Hakeem al-Araibi: Thai government 'shirking responsibility' by detaining footballer
Responding to the Thai government’s statement asking Bahrain and Australia to find a “mutually agreeable solution” in the case of Hakeem al-Araibi, Dr Graham Thom, Refugee Coordinator for Amnesty International Australia, said:
“The Thai Government are clearly taking steps to negate their part in Hakeem’s detention and pass the buck for their culpability. While they are attempting to shift the blame for his ongoing detention onto a lack of diplomacy between Australia and Bahrain, this is not the reality.
“Thailand is highly culpable for Hakeem’s detention and still has the power at any point to bypass the court proceedings and make a decision to send him home to Australia.
“Hours before Hakeem’s flight was scheduled to depart, he was told he could no longer leave. This sudden change of heart appears a blatant reaction to pressure from Bahrain to extradite Mr al-Araibi. Using the Red Notice to excuse what subsequently occurred, is simply a diversion from the truth: that Thailand could have and should have sent him back to Australia immediately, as they originally indicated they would.

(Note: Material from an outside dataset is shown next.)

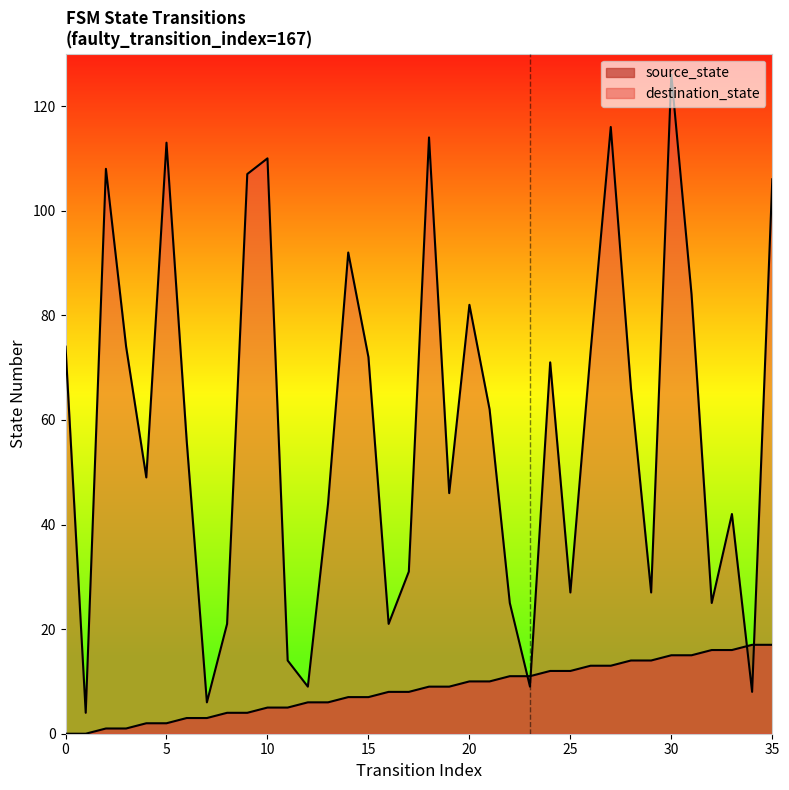

How many intersections are there between destination_state and source_state?

4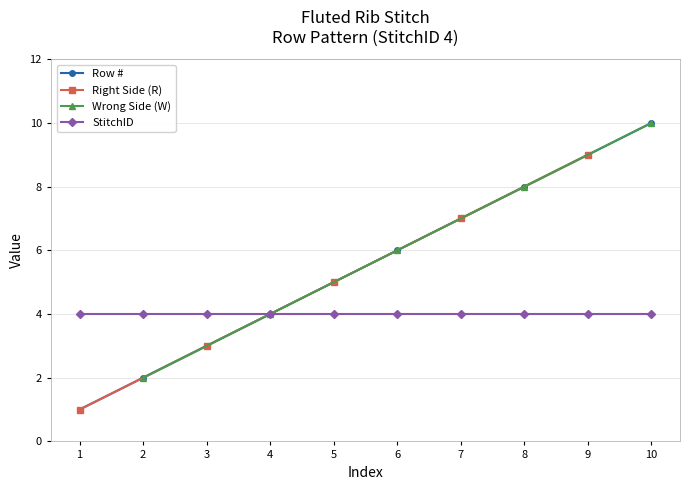

What is the difference between the maximum and minimum values?

9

“Officials from Australia and around the world are working tirelessly to get Hakeem home. This should not be a schoolyard spat - there is a man’s life on the line and suggesting the parties can ‘talk to each other and sort out their problems’ is insulting to everyone working so hard to save Hakeem from the fate that awaits him if returned to Bahrain.
"Thailand need to stop shirking responsibility for the major part they have played in this atrocious breach of a recognised refugee’s human rights and make the right decision. Thailand can, and should, return Hakeem to Australia.”
Spoken out on torture
A former player for Bahrain’s national football team, al-Araibi has spoken out about a senior Bahraini official’s alleged torture of footballers who had participated in demonstrations. He was himself arrested in November 2012 and tortured. He was then sentenced to 10 years in prison in an unfair trial in Bahrain in 2014.
He has since spoken publicly about his own torture, saying: “They blindfolded me (…and) beat my legs really hard, saying, ‘You will not play soccer again. We will destroy your future’.” Later, al-Araibi fled to Australia where he was recognised as a refugee in 2017.
Al-Araibi has now been held for more than two months in Thailand, awaiting possible extradition to Bahrain.
Travelling on an Australian travel document, al-Araibi was detained with his wife upon arrival in Bangkok on 27 November last year. The couple were transferred to Suan Plu immigration detention centre on 2 December. The next day, al-Araibi was taken to court and served with a 12-day detention order, and on his way back to Suan Plu, his mobile phone was confiscated.
Under international law, it is prohibited to return an individual to a territory place when there is a reasonable fear that the individual will be at real risk of suffering torture or other serious human rights violations.